Politica

Sanità, il ritardo della politica italiana

Vorrei riprendere il discorso sul “riformista che non c’è” e chiarire meglio il mio punto di vista:

Porre il problema del “riformista che non c’è” quindi non è ne fare polemica con qualcuno, né avere atteggiamenti gattopardeschi o elettoralistici e meno che mai parlare di niente, al contrario significa porre, quello che per me, è il problema principale che è quello del “manico”. Per spiegare il ruolo negativo del “riformista che non c’è” vorrei limitarmi ad un esempio. Molti dei problemi principali della sanità oggi non derivano dalla crisi, dai tagli lineari, dai piani di rientro, ma semplicemente dai ritardi con i quali la politica è intervenuta sulla sanità in questi anni. Il nostro riformismo sanitario è stato letteralmente importato dall’esperienza inglese ma sempre costantemente in ritardo nei confronti del mutamento sociale e economico:

Abbiamo sempre copiato gli inglesi in ritardo e ogni qual volta riciclavamo le loro idee in Inghilterra le stesse idee erano rispetto al mutamento o superate o ripensate. Gli Inglesi oggi dopo mezzo secolo di riformismo sanitario, mentre noi parliamo di manutenzione del sistema, propongono una quasi totale destrutturazione del loro sistema sanitario e sociale mettendo alla porta la politica, sviluppando la competitività tra gli ospedali, e affidando la gestione e la responsabilità del servizio sanitario nazionale ai medici di medicina generale e ai cittadini stessi, in stretta collaborazione con le istituzioni comunali e municipali. Prevedono pensate un po l’abolizione delle Strategic Health Authorities e dei Primary Care Trusts (Pcts), in pratica le nostre Regioni e le nostre Asl. La cosa che colpisce, proposte a parte, alcune più condivisibili altre meno, è il bisogno di cambiamento di chi ha davvero cambiato molto e che per l’ennesima volta si confronta con un mutamento più grande. Esattamente quello che il “riformista che non c’è” non riesce a fare. Con questo non sto dicendo che dobbiamo fare come gli inglesi(non mi è mai piaciuto copiare) ma solo che le “politiche retard” non fanno bene alla sanità. Allora che male c’è se qualcuno oggi pone il problema del “riformista che non c’è”?

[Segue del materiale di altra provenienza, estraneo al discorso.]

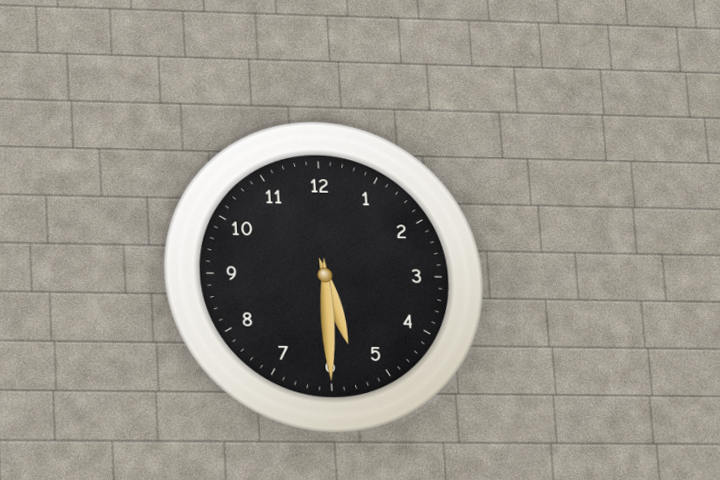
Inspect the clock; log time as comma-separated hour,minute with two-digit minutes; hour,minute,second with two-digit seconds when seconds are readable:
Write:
5,30
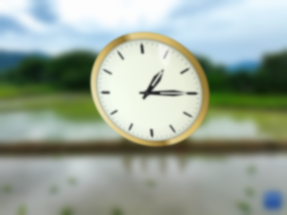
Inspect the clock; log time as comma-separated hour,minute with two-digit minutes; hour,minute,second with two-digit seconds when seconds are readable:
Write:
1,15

Che male c’è se in questo blog dopo aver avanzato decine di proposte, se dopo aver scritto interi libri di proposte, dopo aver sperimentato sul campo tanti cambiamenti, si propone di discutere il problema del “riformista che non c’è”? Il “riformista che non c’è” è una espressione simbolica per evidenziare un limite culturale della politica che se non rimosso in tempo costituirà il maggior pericolo per la tenuta di questo sistema sanitario pubblico. Molto più della recessione e dei tagli lineari.